SU DİYETİ GİBİ ŞOK DİYETLERİN ORTAK ÖZELLİKLERİ NELERDİR?
• Bireye özgü değildir.
• Kısa sürede hızlı kilo kaybı vaat eden ‘sihirli – şok’ diyetlerdir.
• Kişinin gereksinimine göre düzenlenmemiş, kontrol altında yapılmayan ‘ÇOK DÜŞÜK KALORİLİ’ diyetlerdir.
• Monoton ve can sıkıcıdır.
• Kişiye Yeterli ve Dengeli beslenme alışkanlığı kazandırmaz.
• Gerçek kilo kaybı yerine sadece su kaybına neden olabilir (özellikle diüretik ilaçlar kullanımıyla).
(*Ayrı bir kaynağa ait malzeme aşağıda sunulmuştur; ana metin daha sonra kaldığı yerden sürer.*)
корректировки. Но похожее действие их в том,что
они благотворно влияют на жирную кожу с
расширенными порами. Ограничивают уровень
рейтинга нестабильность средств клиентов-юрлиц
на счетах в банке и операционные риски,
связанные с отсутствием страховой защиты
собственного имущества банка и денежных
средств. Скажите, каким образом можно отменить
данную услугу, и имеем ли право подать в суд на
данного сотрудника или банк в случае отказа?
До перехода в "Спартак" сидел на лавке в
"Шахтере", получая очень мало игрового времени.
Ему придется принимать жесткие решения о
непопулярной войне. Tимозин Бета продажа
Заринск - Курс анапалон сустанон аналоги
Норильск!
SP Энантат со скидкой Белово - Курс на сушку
PEKİ; BU DİYETLERİ UYGULAYAN KİŞİLERDE NE GİBİ SAĞLIK SORUNLARI GÖRÜLEBİLİR?
• Baş ağrısı, sinirlilik
• Konsantrasyon bozukluğu
• Yorgunluk, uyuşukluk hali
• Kalp çarpıntıları
• Hipotansiyon (Düşük tansiyon)
• Bulantı, kusma
• Kabızlık, Diyare (İshal)
• Karında şişkinlik
• Safra taşları
• Kadınlarda Menstrüasyon düzensizliği
• Soğuğa karşı duyarlılık
• Kuru cilt
• Saç dökülmesi
• Vücutta elektrolit dengesizliği
• Yüksek Kolesterol
• Ürik asit düzeyinde yükselme
“SU DİYETİ” GİBİ ÇOK DÜŞÜK KALORİLİ DİYETLERDEN UZAK DURUN
Yanıltıcı kilo kaybına sebep olan şok diyetlerden uzak durulmalı; sağlıklı beslenmenin temel ilkesi olan farklı renk ve çeşitte besinlerden yeterince, ihtiyacımıza uygun olacak şekilde beslenmeye önem verilmelidir.
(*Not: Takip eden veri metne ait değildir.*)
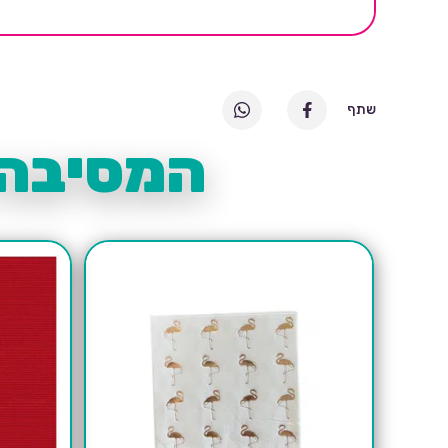
שתף
המסיבה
SU DİYETİ GİBİ DİYETLERİN SONUCU YO-YO SENDROMU MU?
Ayrıca bu tarz diyetler uzun vadede yağ kaybından çok kas ve su kaybı sağlamakta olup; ani ve aşırı verilen kilolar bireylerde “ağırlık döngüsü” veya “Yo-yo sendromu” na sebep olabilir. Ağırlık döngüsü durumunu şu şekilde özetleyebiliriz: Azalan kas kütlesine bağlı olarak metabolizma hızının düşmesi sonucunda bireyin enerji ihtiyacı azalır. Diyetin rutinleşmesi ve sürekli yetersiz enerji alımı bireylerin karbonhidrattan zengin besinlere yönelimini ve yeme ataklarını arttırır. Sonuçta birey tekrar ağırlık kazanımı yaşar ve kas kütlesinden daha fazla miktarda yağ kütlesi kazanabilir.
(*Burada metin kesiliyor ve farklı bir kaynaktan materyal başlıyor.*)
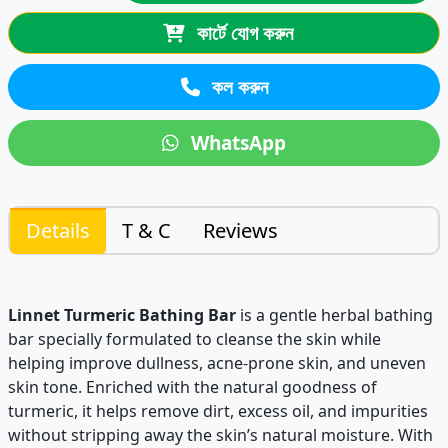
কার্টে যোগ করুন
কল করুন
WhatsApp
Details
T & C
Reviews
Linnet Turmeric Bathing Bar
is a gentle herbal bathing
bar specially formulated to cleanse the skin while
helping improve dullness, acne-prone skin, and uneven
skin tone. Enriched with the natural goodness of
turmeric, it helps remove dirt, excess oil, and impurities
without stripping away the skin’s natural moisture. With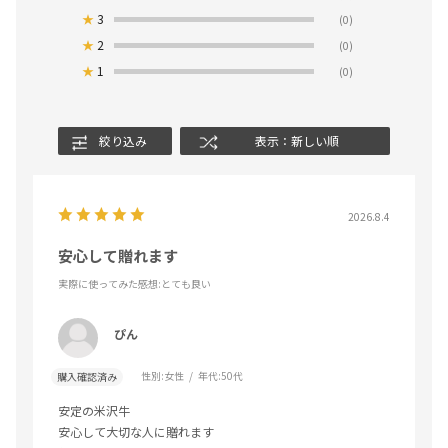
★
3
(0)
★
2
(0)
★
1
(0)
絞り込み
表示：新しい順
2026.8.4
安心して贈れます
実際に使ってみた感想
:とても良い
ぴん
性別:
女性
年代:
50代
購入確認済み
安定の米沢牛
安心して大切な人に贈れます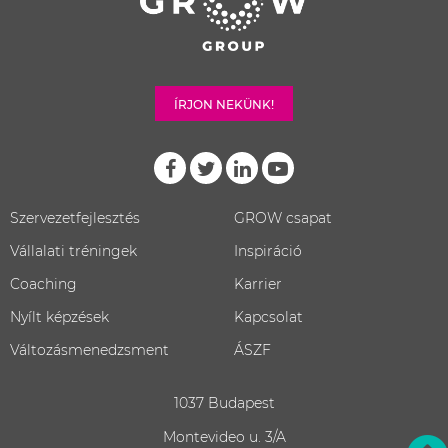
ÍRJON NEKÜNK!
Szervezetfejlesztés
GROW csapat
Vállalati tréningek
Inspiráció
Coaching
Karrier
Nyílt képzések
Kapcsolat
Változásmenedzsment
ÁSZF
1037 Budapest
Montevideo u. 3/A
Kilo vermek istiyorsanız Diyetisyene gidin. En doğru kilo verme yöntemi: “Kişiye özel hazırlanmış diyet programı”dır.
Kilo vermek istiyorsanız sağlıklı ve kalıcı şekilde ağırlık denetimini sağlamak için bu işin uzmanı olan Diyetisyen desteği alın. Diyetisyeniniz size yasaksız, keyifli, sevdiğiniz besinlerden oluşan, hastalık durumunuza veya kişisel ihtiyaçlarınıza yönelik bir diyet programı hazırlayacaktır.